A bonus that I learn from answering the question is if the following conditions hold:

\begin{align*} \text{A. }& a_1 \geq \ldots \geq a_{p},\\ \text{B. }& b_1 \geq \ldots \geq b_{p}, \\ \text{C. }& \sum_{i=1}^k b_i \leq \sum_{i=1}^k a_i, \forall k \in \left\{1,\ldots,p\right\}, \\ \end{align*}

Then we have $$\sum_{i=1}^k \exp(b_i) \leq \sum_{i=1}^k \exp(a_i), \forall k \in \left\{1,\ldots,p\right\}.$$


An alternative proof which is based on more standard technology is as follows. First observe that for any $A$ and $B$, there exists a unitary matrix $U$ such that $$ ||AB||_1=|\mathrm{Tr}((AU)^\dagger B)|. $$ Indeed consider the singular value decomposition $$AB=\sum_i \sigma_i(AB)a_i(AB)b_i(AB)^\dagger,$$ where the singular values $\sigma_i(AB)$ are positive and listed in decreasing order and $a_i$ and $b_i$ are orthonormal sets of vectors. We may then take $U$ to be any unitary such that $U^\dagger a_i(AB)=b_i(AB)$ for all $i$. Therefore, since $||AU||_p=||A||_p$ for any unitary $U$, the result will be proved if we can show that $$ |\mathrm{Tr}(A^\dagger B)|\leq||A||_p||B||_q $$ for all $A$ and $B$ (this inequality is also referred to as Holder's inequality for Schatten norms).

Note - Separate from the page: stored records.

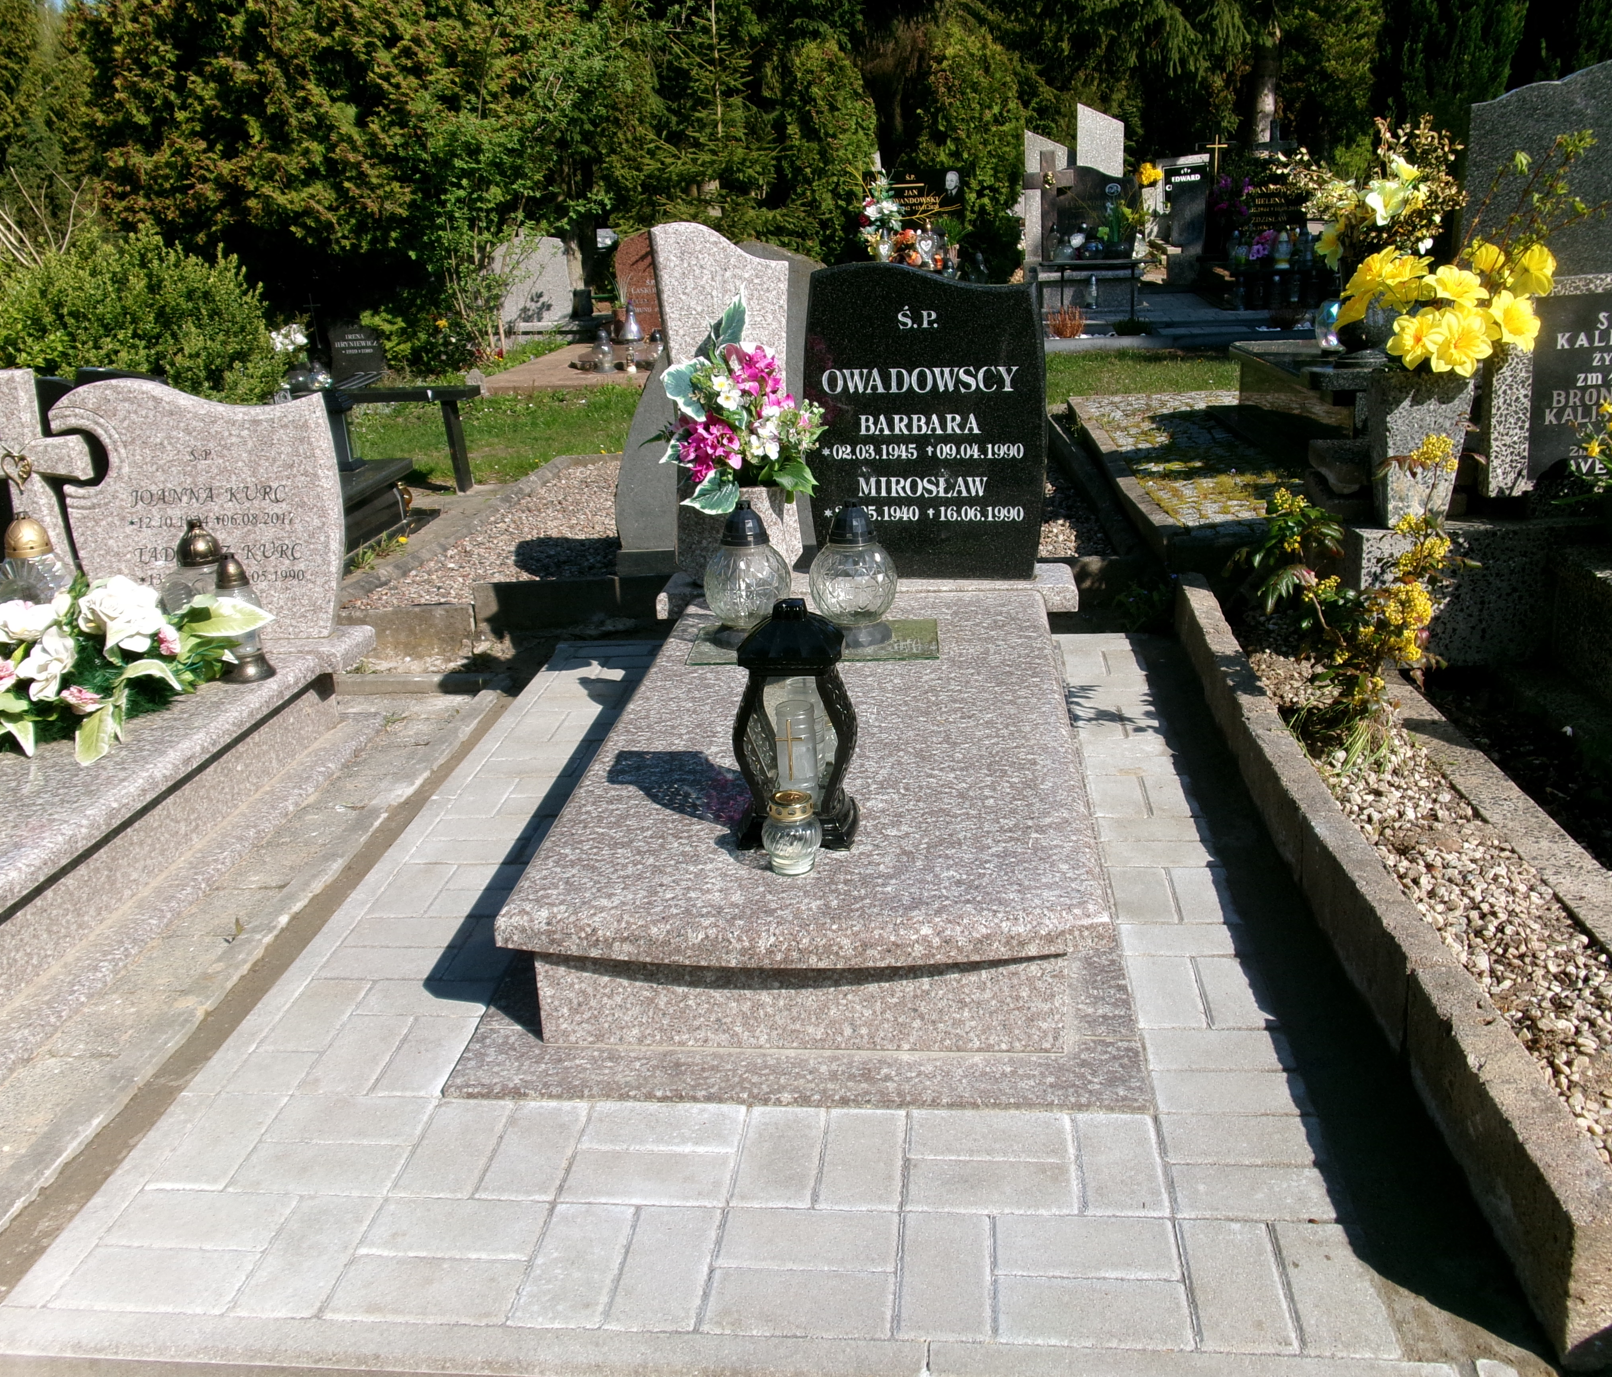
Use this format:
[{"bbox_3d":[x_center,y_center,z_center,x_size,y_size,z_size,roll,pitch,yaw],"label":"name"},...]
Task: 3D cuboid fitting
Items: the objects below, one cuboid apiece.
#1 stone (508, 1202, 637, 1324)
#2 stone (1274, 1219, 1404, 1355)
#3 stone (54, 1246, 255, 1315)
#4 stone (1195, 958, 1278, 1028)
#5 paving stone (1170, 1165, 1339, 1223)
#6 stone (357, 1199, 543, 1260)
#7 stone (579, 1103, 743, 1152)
[{"bbox_3d":[-0.258,0.674,1.684,0.100,0.060,0.199,-1,19,6],"label":"stone"},{"bbox_3d":[0.564,0.668,1.599,0.100,0.060,0.200,-1,19,6],"label":"stone"},{"bbox_3d":[-0.715,0.681,1.653,0.200,0.060,0.100,-1,19,6],"label":"stone"},{"bbox_3d":[0.627,0.467,2.156,0.100,0.060,0.199,-1,19,6],"label":"stone"},{"bbox_3d":[0.531,0.619,1.745,0.200,0.060,0.100,-1,19,6],"label":"paving stone"},{"bbox_3d":[-0.401,0.649,1.720,0.197,0.060,0.095,-1,19,6],"label":"stone"},{"bbox_3d":[-0.183,0.592,1.917,0.200,0.060,0.100,-1,19,6],"label":"stone"}]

The proof of this inequality follows first by applying von Neumann's trace inequality, which says that $$|\mathrm{Tr}(A^\dagger B)|\leq\sum_i\sigma_i(A)\sigma_i(B),$$ with the singular values again listed in decreasing order, and then the classical Holder's inequality for $L_p$ spaces, which says that for two complex vectors $n_i$ and $m_i$ we have $$\sum_i|n_i||m_i|\leq (\sum_i |n_i|^p)^{1/p}(\sum_i|m_i|^q)^{1/q}.$$ The classical Holder inequality is proven using Young's inequality $$ab\leq a^p/p+b^q/q,$$ which holds for all $a,b\geq 0$ and $p\geq 1$, $1/p+1/q=1$. The proof of von Neumann's inequality is more involved, one relatively accessible proof by Mirsky based on doubly stochastic matrices (which has some relation to the proof given in the other answer here) is given in: https://link.springer.com/article/10.1007/BF01647331.